(Required work) Extract each line below that contains the word "acquired". Case counts.

(Exercise data)
--- --- ---

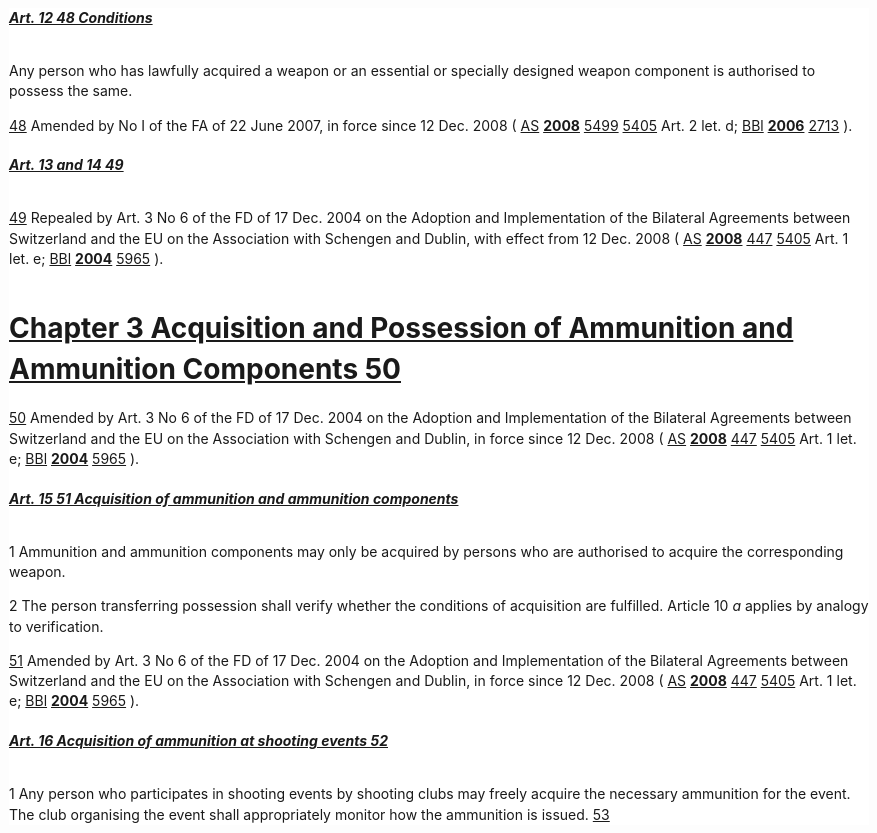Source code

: ###### [**Art. 12 48 Conditions**](#art_12)

Any person who has lawfully acquired a weapon or an essential or specially designed weapon component is authorised to possess the same.

[48](#fnbck-d8e1375) Amended by No I of the FA of 22 June 2007, in force since 12 Dec. 2008  ( [AS](https://fedlex.data.admin.ch/eli/oc/2008/766) [**2008**](https://fedlex.data.admin.ch/eli/oc/2008/766) [5499](https://fedlex.data.admin.ch/eli/oc/2008/766) [5405](https://fedlex.data.admin.ch/eli/oc/2008/755) Art. 2 let. d; [BBl](https://fedlex.data.admin.ch/eli/fga/2006/280) [**2006**](https://fedlex.data.admin.ch/eli/fga/2006/280) [2713](https://fedlex.data.admin.ch/eli/fga/2006/280) ).

###### [**Art. 13 and 14 49**](#art_13)

[49](#fnbck-d8e1403) Repealed by Art. 3 No 6 of the FD of 17 Dec. 2004 on the Adoption and Implementation of the Bilateral Agreements between Switzerland and the EU on the Association with Schengen and Dublin, with effect from 12 Dec. 2008 ( [AS](https://fedlex.data.admin.ch/eli/oc/2008/112) [**2008**](https://fedlex.data.admin.ch/eli/oc/2008/112) [447](https://fedlex.data.admin.ch/eli/oc/2008/112) [5405](https://fedlex.data.admin.ch/eli/oc/2008/755) Art. 1 let. e; [BBl](https://fedlex.data.admin.ch/eli/fga/2004/1084) [**2004**](https://fedlex.data.admin.ch/eli/fga/2004/1084) [5965](https://fedlex.data.admin.ch/eli/fga/2004/1084) ).

# [Chapter 3 Acquisition and Possession of Ammunition and Ammunition Components 50](#chap_3)

[50](#fnbck-d8e1428) Amended by Art. 3 No 6 of the FD of 17 Dec. 2004 on the Adoption and Implementation of the Bilateral Agreements between Switzerland and the EU on the Association with Schengen and Dublin, in force since 12 Dec. 2008 ( [AS](https://fedlex.data.admin.ch/eli/oc/2008/112) [**2008**](https://fedlex.data.admin.ch/eli/oc/2008/112) [447](https://fedlex.data.admin.ch/eli/oc/2008/112) [5405](https://fedlex.data.admin.ch/eli/oc/2008/755) Art. 1 let. e; [BBl](https://fedlex.data.admin.ch/eli/fga/2004/1084) [**2004**](https://fedlex.data.admin.ch/eli/fga/2004/1084) [5965](https://fedlex.data.admin.ch/eli/fga/2004/1084) ).

###### [**Art. 15 51 Acquisition of ammunition and ammunition components**](#art_15)

1 Ammunition and ammunition components may only be acquired by persons who are authorised to acquire the corresponding weapon.

2 The person transferring possession shall verify whether the conditions of acquisition are fulfilled. Article 10 *a* applies by analogy to verification.

[51](#fnbck-d8e1450) Amended by Art. 3 No 6 of the FD of 17 Dec. 2004 on the Adoption and Implementation of the Bilateral Agreements between Switzerland and the EU on the Association with Schengen and Dublin, in force since 12 Dec. 2008 ( [AS](https://fedlex.data.admin.ch/eli/oc/2008/112) [**2008**](https://fedlex.data.admin.ch/eli/oc/2008/112) [447](https://fedlex.data.admin.ch/eli/oc/2008/112) [5405](https://fedlex.data.admin.ch/eli/oc/2008/755) Art. 1 let. e; [BBl](https://fedlex.data.admin.ch/eli/fga/2004/1084) [**2004**](https://fedlex.data.admin.ch/eli/fga/2004/1084) [5965](https://fedlex.data.admin.ch/eli/fga/2004/1084) ).

###### [**Art. 16 Acquisition of ammunition at shooting events 52**](#art_16)

1 Any person who participates in shooting events by shooting clubs may freely acquire the necessary ammunition for the event. The club organising the event shall appropriately monitor how the ammunition is issued. [53](#fn-d8e1506)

--- --- ---

(Output of the exercise)
Any person who has lawfully acquired a weapon or an essential or specially designed weapon component is authorised to possess the same.
1 Ammunition and ammunition components may only be acquired by persons who are authorised to acquire the corresponding weapon.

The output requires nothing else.